Do people naturally want children and large families?

The Claim

Birthgap says…

“When it comes to this crisis, if we were able to re-engineer our societies to reduce unplanned childlessness… many more people would go on to have one, two, three, four or more children just like parents naturally do.”

(Birthgap Part 3, 44:51)

The Reality

There is no evidence that people naturally desire a specific number of children. Meanwhile, cultural norms and pressures play a huge role in influencing how many children, if any, women have. Evidence to date suggests that social engineering to increase fertility rates does not produce the intended results. While Birthgap repeatedly invokes the “crisis” of unplanned childlessness using an inaccurate definition and unreliable statistics, it does not acknowledge the longstanding crisis of forced pregnancy and birth, which impacts hundreds of millions of girls and women globally. 

The claim is false.

The Research

There is no evidence of an innate desire to have children or “natural” fertility for human beings. While natural selection may favor a sexual urge leading to reproduction, there is no universal natural desire to reproduce (Elgar, 2015).


Nearly half of all pregnancies each year worldwide are unintended – an estimated 257 million women who want to avoid pregnancy are unable to do so. This is due to a lack of access to modern contraception, abortion care and contraceptive counseling and pressures that societies place on women and girls to become mothers, which often include sexual violence and reproductive coercion (United Nations, 2022c).

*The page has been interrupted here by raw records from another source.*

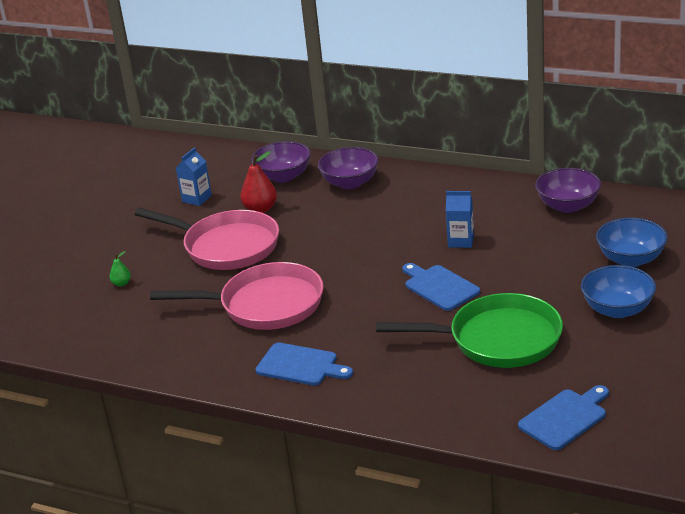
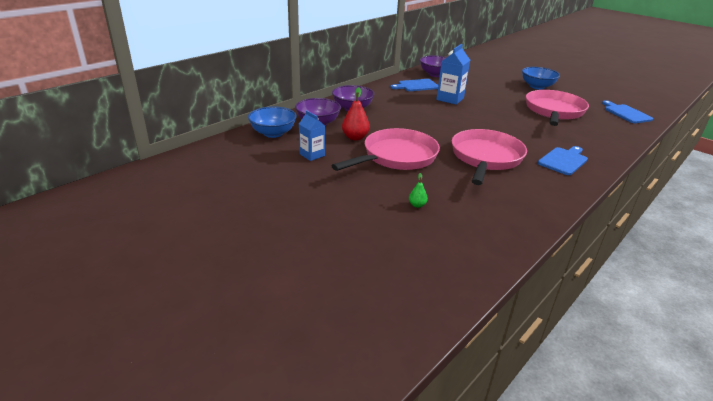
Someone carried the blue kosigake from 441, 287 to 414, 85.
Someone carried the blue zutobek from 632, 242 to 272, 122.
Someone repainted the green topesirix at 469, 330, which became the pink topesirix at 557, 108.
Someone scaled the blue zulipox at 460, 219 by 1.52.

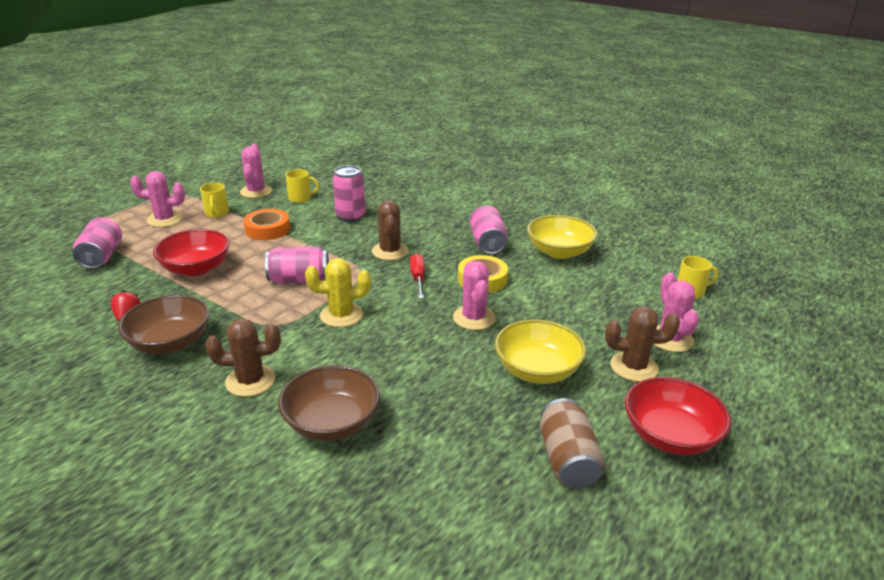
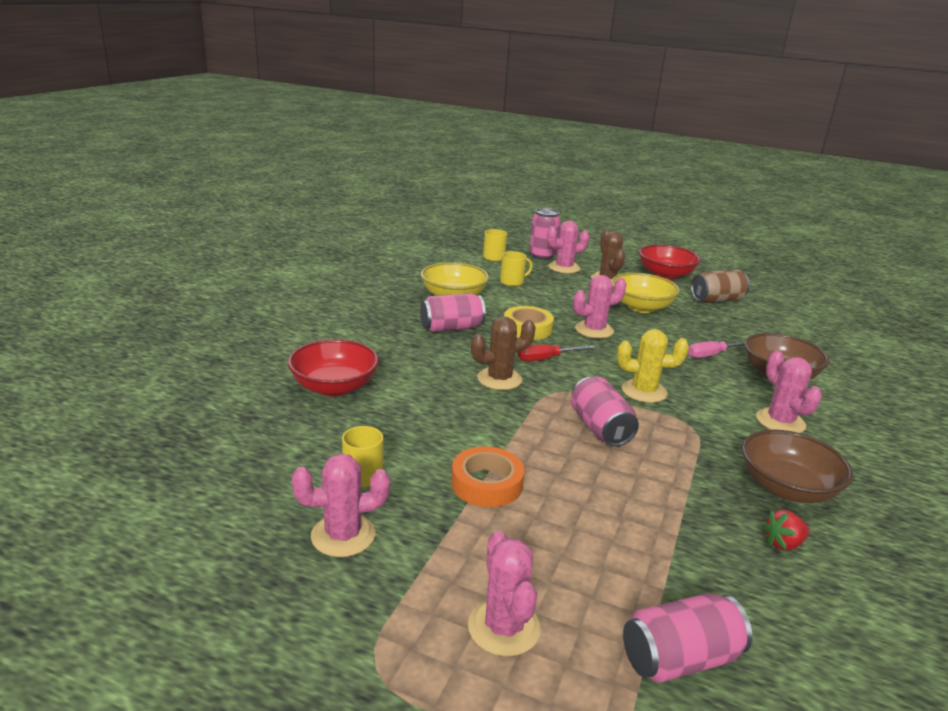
Someone put down the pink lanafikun at 716, 349.
Someone carried the red zutobek from 191, 252 to 333, 367.
Someone carried the yellow bigarin from 214, 200 to 516, 268.
Someone carried the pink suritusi from 349, 193 to 545, 234.
Someone repainted the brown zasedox at 243, 358, which became the pink zasedox at 789, 391.
Someone rotated the yellow zasedox at 338, 292 by 60 degrees counterclockwise.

Pronatalism – the pressure to bear children – is a globally pervasive phenomenon, and ranges from familial pressures for children or grandchildren, to religious mandates for large families, to political restrictions on reproductive healthcare services and abortion. Women without children face enormous stigma in most cultures that can include domestic abuse, divorce, and social ostracisation (Bajaj & Stade, 2023).


Reproductive decisions are greatly influenced by cultural norms and expectations, and preferences for family size tend to conform to average family size in the community. Norms for children and large families are often enforced through stigmatization and other punishments for those who do not conform (Dasgupta & Dasgupta, 2017).